Eğer birini seviyorsan; onu serbest bırak… Dönerse kendine güveniyor demektir. Dönmezse süper egosu baskın demektir. Gitmiyorsa ‘Manyak’ demektir. (PSİKOLOJİK TİP)

Eğer birini seviyorsan; onu kesinlikle serbest bırakma… (AŞIRI SAHİPLENİCİ TİP) 

Eğer birini seviyorsan; kendini serbest bırak… ‘Niye?” diye sorarsa; “Seni hiç alâkadar etmez!” de! (BENCİL TİP)

(29) Üzüntü kanserdir; Kanserden ölen Dale CARNEGIE, “Üzüntüyü Bırak, Yaşamaya Bak!” adlı eserinde; “Üzüntü, kanserdir!” demiştir. (Bir bakıma CARNEGIE, yazdıklarına rağmen “Çok mu üzülmüştü, çok mu stresi vardı?” diye sormak gerektiğini düşünüyorum. )

Üzüntü ve stres kanser sebebi değildir; Yukarıdaki ve kaleme alamadığım yaklaşımlara karşın Prof.

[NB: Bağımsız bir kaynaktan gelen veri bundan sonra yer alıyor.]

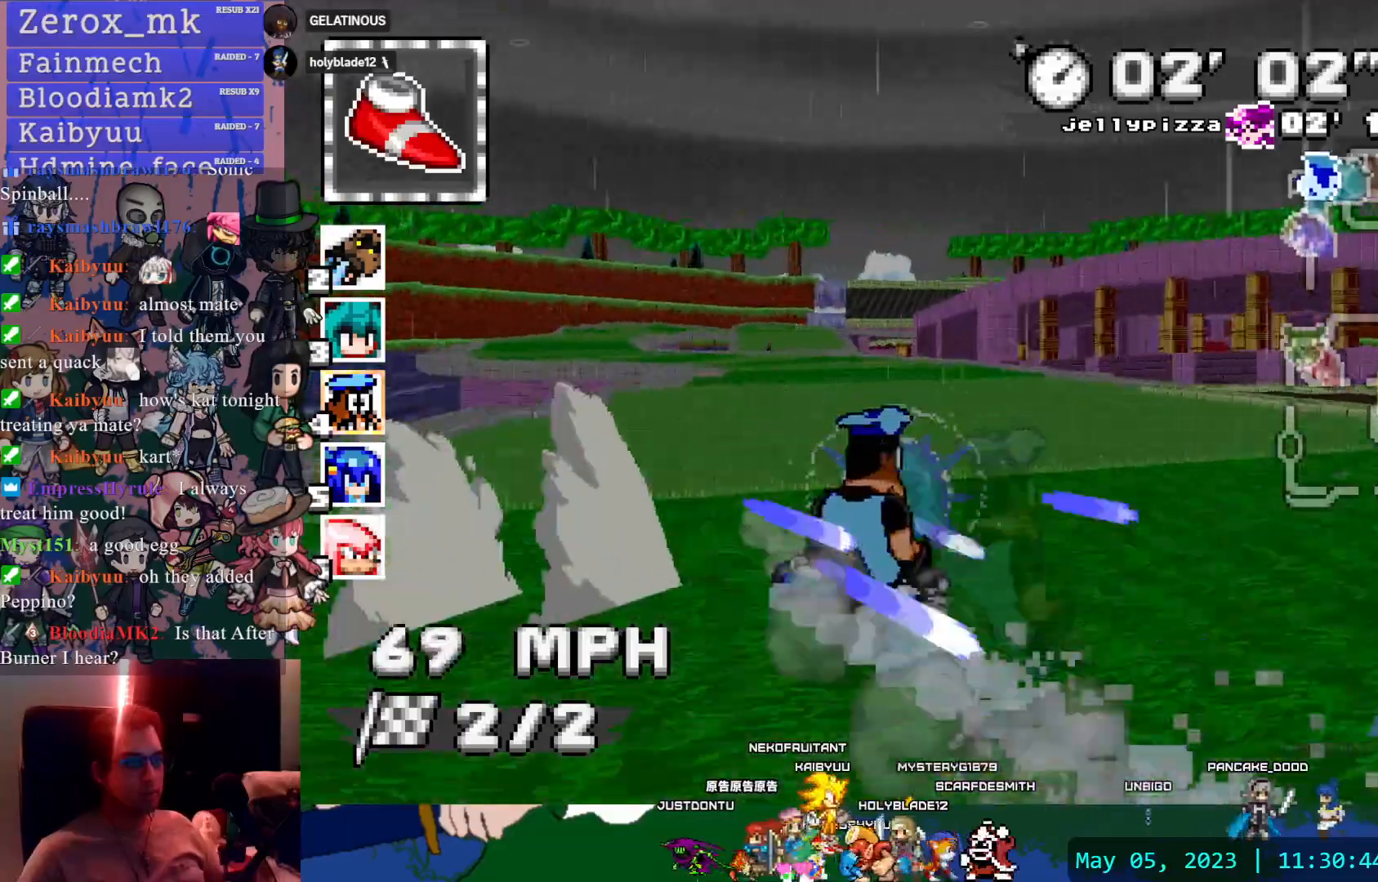
{"dt_ms": 500, "buttons": ["CROSS"], "left_stick": "left", "right_stick": "center", "events": [[50, "left_stick", "left"]]}
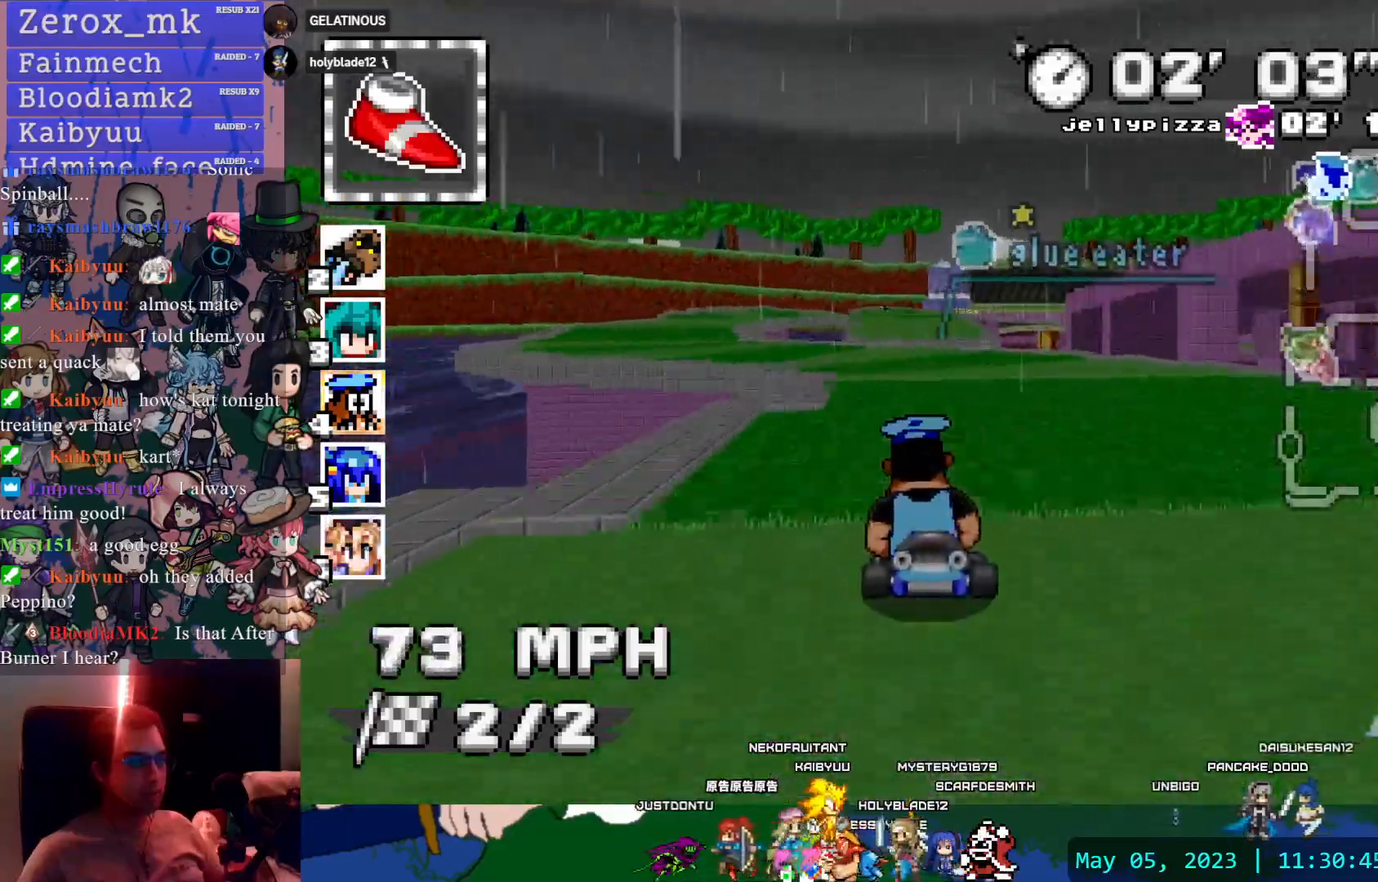
{"dt_ms": 500, "buttons": ["CROSS", "R1"], "left_stick": "right", "right_stick": "center", "events": [[167, "L1", "down"], [250, "L1", "up"], [300, "left_stick", "right"], [350, "R1", "down"]]}
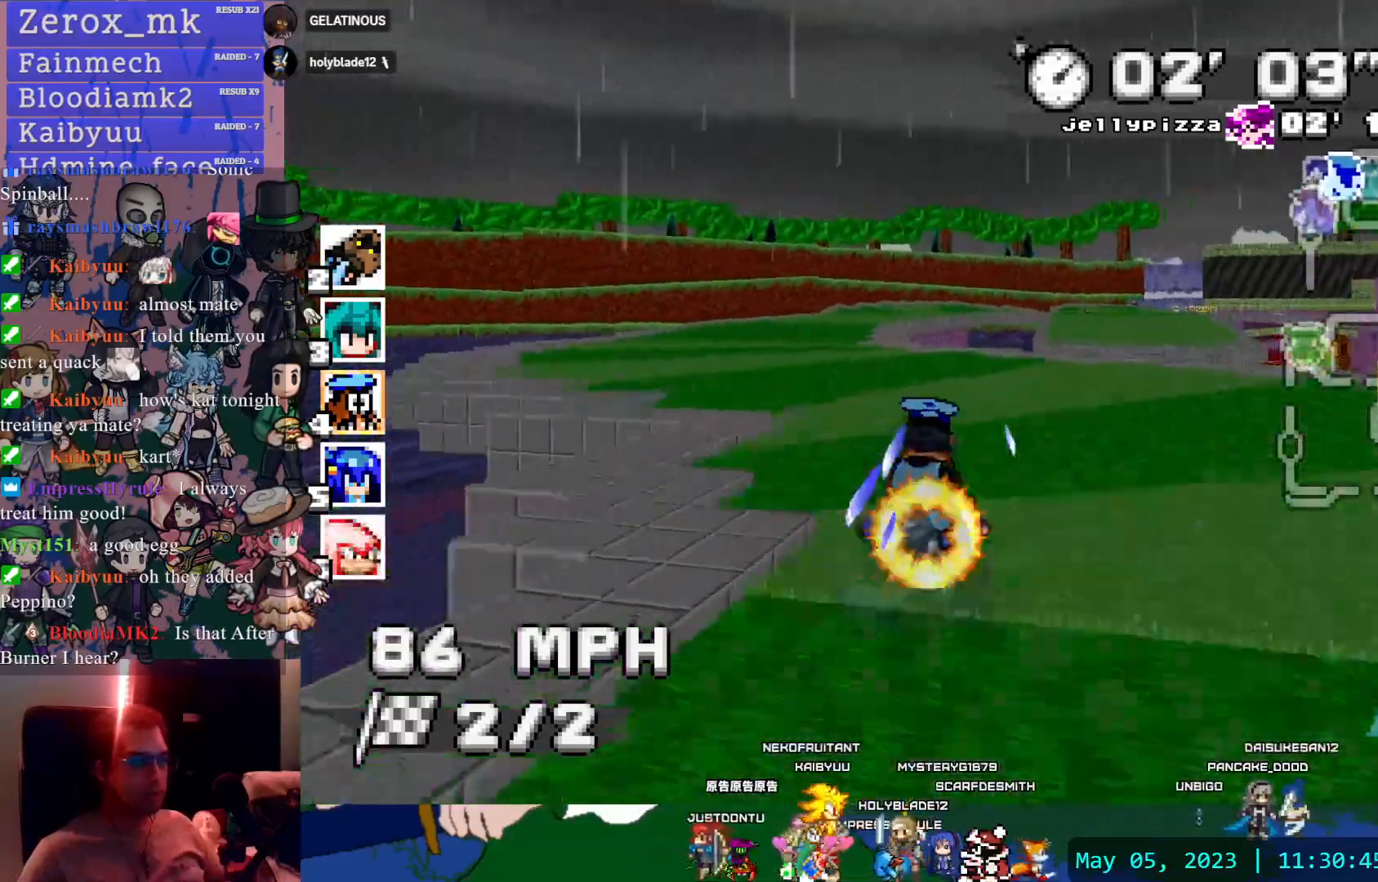
{"dt_ms": 500, "buttons": ["CROSS", "R1"], "left_stick": "left", "right_stick": "center", "events": [[417, "left_stick", "center"], [467, "left_stick", "left"]]}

Dr. Michael HUN; “Üzüntü ve stresin kanser yapmadığını” iddia etmiştir.

Üzüntü ve Stres; Yapılan bir incelemeye göre; Üzüntü ve yoğun stres bağışıklık sistemini zayıflatabilmektedir. Her insanın vücudunda hemen hemen her gün eğer yok edilmezse ileride kansere dönüşebilecek hücreler oluşmaktadır. Ancak bu hücreler bağışıklık sistemi tarafından hemen tanınıp yok edilmektedirler. Bağışıklık sisteminin zayıflaması bu mekanizmanın kanser öncüsü hücreleri kaçırmasına neden olmaktadır. Onlar da kansere neden olmaktadırlar. Bu bir görüş, diğer bir görüşe göre üzüntü ve stres kansere neden olmamaktadır. O zaman; “Üzüntü, kanserdir!” diyen ilim adamlarını da inkâr etmemiz gerekirdi, diye düşünüyorum.

(30) Spartacus; 1960 yılı yapımı Kirk DOUGLAS ve Jane SIMMONS’un başarılı bir performans sergiledikleri yıllarca etkisi altında kaldığım bu filmin son sahnesi canlandı gözlerimde. Hüzünlendim. Çarmıha gerilmiş Spartacus oğlunu ancak görebilmişti. Anlatmak istediğim bu (idi).